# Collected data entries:
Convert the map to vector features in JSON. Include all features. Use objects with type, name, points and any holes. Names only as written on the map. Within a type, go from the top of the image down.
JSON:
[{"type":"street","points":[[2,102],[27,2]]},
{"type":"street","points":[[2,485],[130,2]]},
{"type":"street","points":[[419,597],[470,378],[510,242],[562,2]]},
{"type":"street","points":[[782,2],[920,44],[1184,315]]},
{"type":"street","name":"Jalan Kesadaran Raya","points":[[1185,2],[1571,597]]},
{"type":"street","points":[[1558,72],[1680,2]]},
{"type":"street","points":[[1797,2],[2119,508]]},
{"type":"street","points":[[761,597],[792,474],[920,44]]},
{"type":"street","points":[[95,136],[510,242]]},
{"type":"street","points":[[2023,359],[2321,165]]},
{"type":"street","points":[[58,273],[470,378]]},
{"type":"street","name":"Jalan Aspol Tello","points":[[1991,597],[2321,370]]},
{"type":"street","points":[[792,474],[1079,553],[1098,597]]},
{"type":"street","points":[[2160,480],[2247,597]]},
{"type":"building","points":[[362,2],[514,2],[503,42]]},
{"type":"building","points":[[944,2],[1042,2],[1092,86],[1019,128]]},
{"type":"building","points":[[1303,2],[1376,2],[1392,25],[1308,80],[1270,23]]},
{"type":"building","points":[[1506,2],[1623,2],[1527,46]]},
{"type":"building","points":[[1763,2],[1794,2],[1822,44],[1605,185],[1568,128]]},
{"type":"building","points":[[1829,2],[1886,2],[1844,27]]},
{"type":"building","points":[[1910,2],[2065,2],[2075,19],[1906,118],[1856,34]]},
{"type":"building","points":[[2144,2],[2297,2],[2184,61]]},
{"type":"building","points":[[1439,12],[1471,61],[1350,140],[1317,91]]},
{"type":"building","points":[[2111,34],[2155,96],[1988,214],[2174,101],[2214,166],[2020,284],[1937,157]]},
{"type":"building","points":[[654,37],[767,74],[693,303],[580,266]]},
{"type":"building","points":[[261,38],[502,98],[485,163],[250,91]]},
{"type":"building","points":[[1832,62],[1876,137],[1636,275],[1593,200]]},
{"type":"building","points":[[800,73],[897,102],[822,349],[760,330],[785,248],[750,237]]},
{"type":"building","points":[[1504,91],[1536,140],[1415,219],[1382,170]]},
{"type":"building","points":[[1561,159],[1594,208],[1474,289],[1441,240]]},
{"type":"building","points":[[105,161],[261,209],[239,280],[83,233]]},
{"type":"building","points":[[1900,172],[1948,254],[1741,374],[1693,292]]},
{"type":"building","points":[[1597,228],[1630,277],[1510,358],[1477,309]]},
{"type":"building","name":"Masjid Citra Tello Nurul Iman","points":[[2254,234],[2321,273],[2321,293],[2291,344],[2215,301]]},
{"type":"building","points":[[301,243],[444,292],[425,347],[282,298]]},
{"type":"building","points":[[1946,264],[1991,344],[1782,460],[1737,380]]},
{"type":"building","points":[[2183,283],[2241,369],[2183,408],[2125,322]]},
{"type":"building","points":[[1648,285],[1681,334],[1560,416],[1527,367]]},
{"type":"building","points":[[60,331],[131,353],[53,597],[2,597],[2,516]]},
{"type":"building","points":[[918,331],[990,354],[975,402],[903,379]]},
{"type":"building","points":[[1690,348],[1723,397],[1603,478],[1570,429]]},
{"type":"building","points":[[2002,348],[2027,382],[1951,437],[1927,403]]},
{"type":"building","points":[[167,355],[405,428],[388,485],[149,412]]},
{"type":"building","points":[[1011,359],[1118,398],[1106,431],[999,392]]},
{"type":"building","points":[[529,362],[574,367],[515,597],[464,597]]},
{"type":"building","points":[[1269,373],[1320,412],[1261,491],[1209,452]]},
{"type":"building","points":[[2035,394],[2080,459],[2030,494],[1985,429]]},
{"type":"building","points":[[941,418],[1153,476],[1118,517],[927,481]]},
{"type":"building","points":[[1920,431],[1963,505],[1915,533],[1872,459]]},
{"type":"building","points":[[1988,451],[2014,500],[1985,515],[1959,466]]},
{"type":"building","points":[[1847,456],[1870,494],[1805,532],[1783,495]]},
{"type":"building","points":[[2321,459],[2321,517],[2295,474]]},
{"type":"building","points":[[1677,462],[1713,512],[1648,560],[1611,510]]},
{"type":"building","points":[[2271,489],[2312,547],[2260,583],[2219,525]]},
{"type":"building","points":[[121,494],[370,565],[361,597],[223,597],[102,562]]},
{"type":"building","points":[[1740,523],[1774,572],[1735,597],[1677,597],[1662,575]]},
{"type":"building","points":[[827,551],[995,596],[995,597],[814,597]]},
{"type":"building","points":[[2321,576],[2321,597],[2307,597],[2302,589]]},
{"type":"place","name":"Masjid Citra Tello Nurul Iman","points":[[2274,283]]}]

# Required work:
Set every record down word for word, omitting none.

# Reply:
Convert the map to vector features in JSON. Include all features. Use objects with type, name, points and any holes. Names only as written on the map. Within a type, go from the top of the image down.
JSON:
[{"type":"street","points":[[2,102],[27,2]]},
{"type":"street","points":[[2,485],[130,2]]},
{"type":"street","points":[[419,597],[470,378],[510,242],[562,2]]},
{"type":"street","points":[[782,2],[920,44],[1184,315]]},
{"type":"street","name":"Jalan Kesadaran Raya","points":[[1185,2],[1571,597]]},
{"type":"street","points":[[1558,72],[1680,2]]},
{"type":"street","points":[[1797,2],[2119,508]]},
{"type":"street","points":[[761,597],[792,474],[920,44]]},
{"type":"street","points":[[95,136],[510,242]]},
{"type":"street","points":[[2023,359],[2321,165]]},
{"type":"street","points":[[58,273],[470,378]]},
{"type":"street","name":"Jalan Aspol Tello","points":[[1991,597],[2321,370]]},
{"type":"street","points":[[792,474],[1079,553],[1098,597]]},
{"type":"street","points":[[2160,480],[2247,597]]},
{"type":"building","points":[[362,2],[514,2],[503,42]]},
{"type":"building","points":[[944,2],[1042,2],[1092,86],[1019,128]]},
{"type":"building","points":[[1303,2],[1376,2],[1392,25],[1308,80],[1270,23]]},
{"type":"building","points":[[1506,2],[1623,2],[1527,46]]},
{"type":"building","points":[[1763,2],[1794,2],[1822,44],[1605,185],[1568,128]]},
{"type":"building","points":[[1829,2],[1886,2],[1844,27]]},
{"type":"building","points":[[1910,2],[2065,2],[2075,19],[1906,118],[1856,34]]},
{"type":"building","points":[[2144,2],[2297,2],[2184,61]]},
{"type":"building","points":[[1439,12],[1471,61],[1350,140],[1317,91]]},
{"type":"building","points":[[2111,34],[2155,96],[1988,214],[2174,101],[2214,166],[2020,284],[1937,157]]},
{"type":"building","points":[[654,37],[767,74],[693,303],[580,266]]},
{"type":"building","points":[[261,38],[502,98],[485,163],[250,91]]},
{"type":"building","points":[[1832,62],[1876,137],[1636,275],[1593,200]]},
{"type":"building","points":[[800,73],[897,102],[822,349],[760,330],[785,248],[750,237]]},
{"type":"building","points":[[1504,91],[1536,140],[1415,219],[1382,170]]},
{"type":"building","points":[[1561,159],[1594,208],[1474,289],[1441,240]]},
{"type":"building","points":[[105,161],[261,209],[239,280],[83,233]]},
{"type":"building","points":[[1900,172],[1948,254],[1741,374],[1693,292]]},
{"type":"building","points":[[1597,228],[1630,277],[1510,358],[1477,309]]},
{"type":"building","name":"Masjid Citra Tello Nurul Iman","points":[[2254,234],[2321,273],[2321,293],[2291,344],[2215,301]]},
{"type":"building","points":[[301,243],[444,292],[425,347],[282,298]]},
{"type":"building","points":[[1946,264],[1991,344],[1782,460],[1737,380]]},
{"type":"building","points":[[2183,283],[2241,369],[2183,408],[2125,322]]},
{"type":"building","points":[[1648,285],[1681,334],[1560,416],[1527,367]]},
{"type":"building","points":[[60,331],[131,353],[53,597],[2,597],[2,516]]},
{"type":"building","points":[[918,331],[990,354],[975,402],[903,379]]},
{"type":"building","points":[[1690,348],[1723,397],[1603,478],[1570,429]]},
{"type":"building","points":[[2002,348],[2027,382],[1951,437],[1927,403]]},
{"type":"building","points":[[167,355],[405,428],[388,485],[149,412]]},
{"type":"building","points":[[1011,359],[1118,398],[1106,431],[999,392]]},
{"type":"building","points":[[529,362],[574,367],[515,597],[464,597]]},
{"type":"building","points":[[1269,373],[1320,412],[1261,491],[1209,452]]},
{"type":"building","points":[[2035,394],[2080,459],[2030,494],[1985,429]]},
{"type":"building","points":[[941,418],[1153,476],[1118,517],[927,481]]},
{"type":"building","points":[[1920,431],[1963,505],[1915,533],[1872,459]]},
{"type":"building","points":[[1988,451],[2014,500],[1985,515],[1959,466]]},
{"type":"building","points":[[1847,456],[1870,494],[1805,532],[1783,495]]},
{"type":"building","points":[[2321,459],[2321,517],[2295,474]]},
{"type":"building","points":[[1677,462],[1713,512],[1648,560],[1611,510]]},
{"type":"building","points":[[2271,489],[2312,547],[2260,583],[2219,525]]},
{"type":"building","points":[[121,494],[370,565],[361,597],[223,597],[102,562]]},
{"type":"building","points":[[1740,523],[1774,572],[1735,597],[1677,597],[1662,575]]},
{"type":"building","points":[[827,551],[995,596],[995,597],[814,597]]},
{"type":"building","points":[[2321,576],[2321,597],[2307,597],[2302,589]]},
{"type":"place","name":"Masjid Citra Tello Nurul Iman","points":[[2274,283]]}]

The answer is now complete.